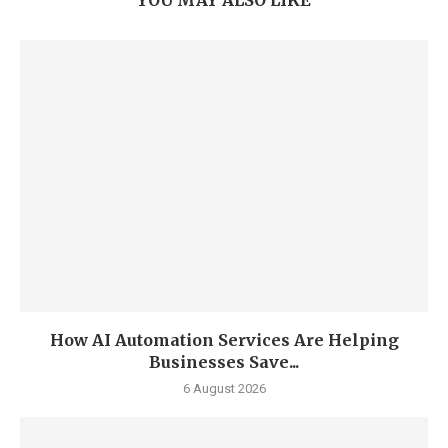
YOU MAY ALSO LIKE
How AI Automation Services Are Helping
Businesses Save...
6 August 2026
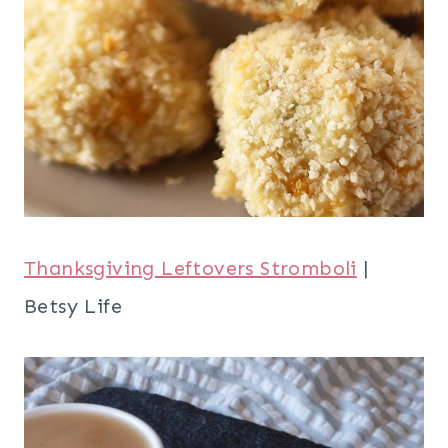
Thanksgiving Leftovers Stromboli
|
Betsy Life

--

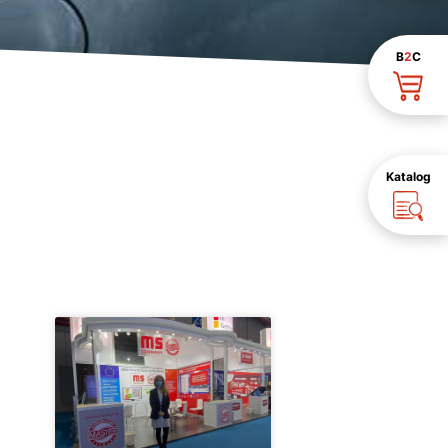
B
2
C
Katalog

● **PROMPT**:
Reproduce the lines of the material from the line with "YOU MAY ALSO LIKE" to the line with "6 August 2026", both of them included.

● **ANSWER BOX**:
YOU MAY ALSO LIKE
How AI Automation Services Are Helping
Businesses Save...
6 August 2026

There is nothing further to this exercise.